Yes. Remanufactured vehicles are vehicles that have undergone substantial structural, mechanical or electrical rebuilding, restoration or updating by a third party and then are sold or leased to a transit agency. If an applicant includes remanufactured vehicles in the application, the application must address how the project will meet the remanufactured vehicle requirements identified in FTA Circular C.5010.1E --Award Management Requirements. This information should be addressed as a part of the project implementation plan and includes the following:
- Procurement. Recipients must identify in their applications and procurement their intent to purchase previously-owned and/or remanufactured vehicles. As part of the bid or proposal, recipients must obtain certification and documentation ascertaining that applicable Bus Testing and Buy America requirements have been met by the original owner or remanufacturer.
- Useful Life. The grant application and procurement of a previously-owned vehicle must identify the applicable useful life for the vehicle.
- Bus Testing. The original vehicles must have met the Bus Testing Requirements in place at the time of acquisition by the original owner.

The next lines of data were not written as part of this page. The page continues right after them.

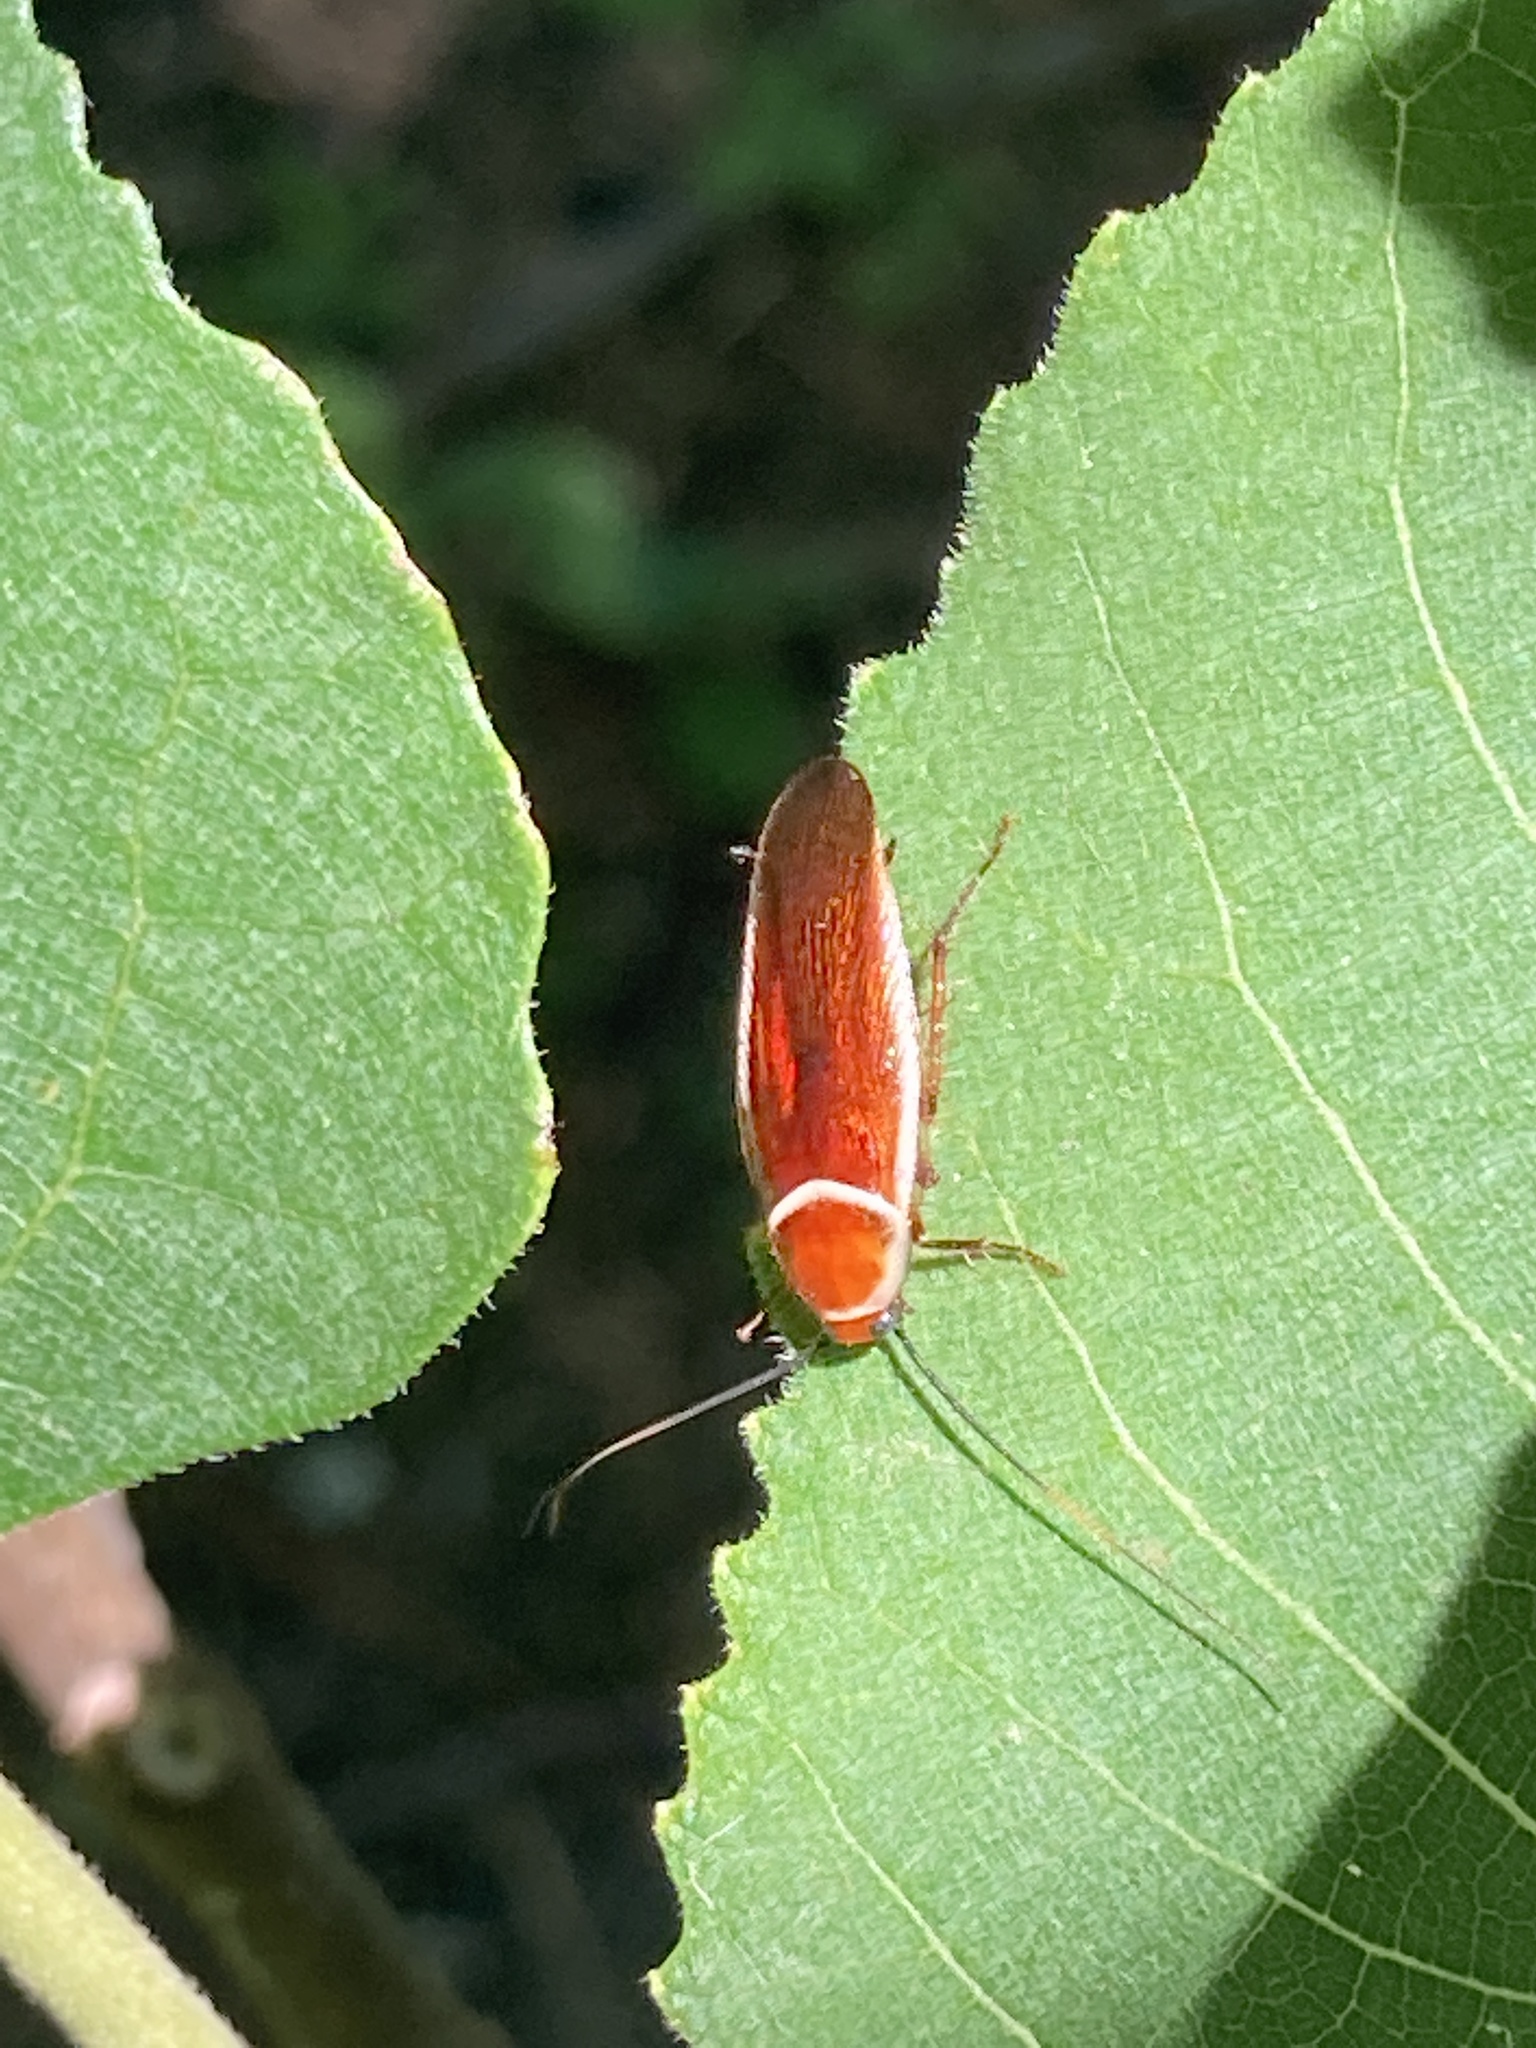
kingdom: Animalia
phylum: Arthropoda
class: Insecta
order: Blattodea
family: Ectobiidae
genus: Pseudomops
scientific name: Pseudomops septentrionalis
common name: Pale-bordered field cockroach
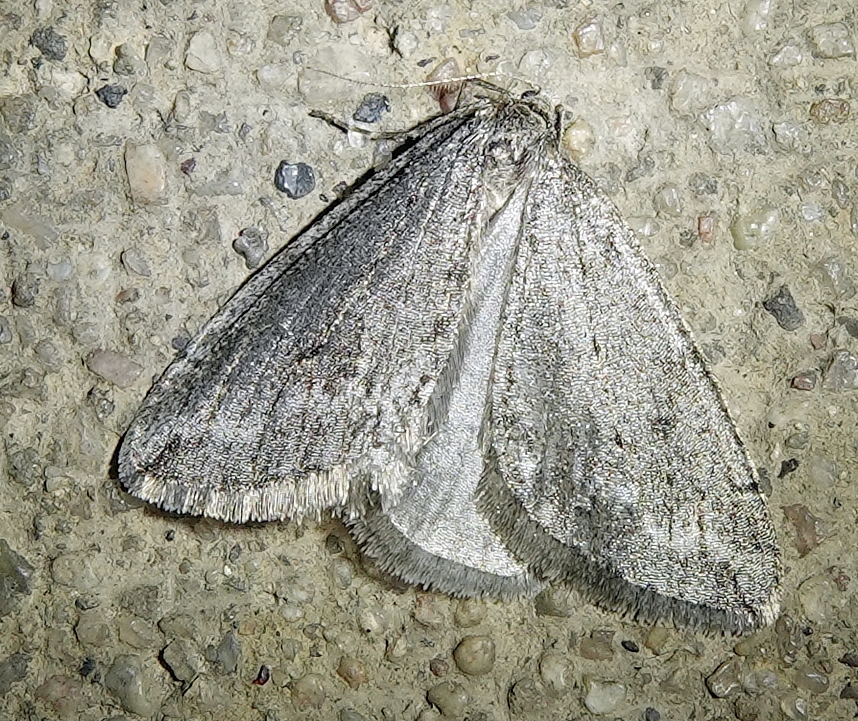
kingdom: Animalia
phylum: Arthropoda
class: Insecta
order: Lepidoptera
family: Geometridae
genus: Paleacrita
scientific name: Paleacrita vernata
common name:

- Buy America. The original vehicles must have met the Buy America requirements in place at the time of acquisition by the original owner. Remanufactured vehicles must meet the applicable Buy America requirements for rolling stock for all new components and subcomponents added or replaced on the vehicle.
- DBE Requirements. When a remanufacturer responds to a solicitation for new, or remanufactured vehicles, with a vehicle that has post-production alterations or retro-fitting to provide a “like new” vehicle, the remanufacturer is considered a transit vehicle manufacturer and must comply with the DOT DBE regulations.
Yes, as defined as replacement of a vehicle’s propulsion system, including replacing a propulsion system with a propulsion system of a different type (e.g., replacing a diesel engine with an electric battery propulsion system). Rolling stock repowering is permitted for buses that have met at least 40 percent of their useful life; in which case, it must be designed to permit the bus to meet its useful life requirements. Rolling stock repowering is permitted as part of a rebuild; in which case, it must extend the useful life by at least 4 years.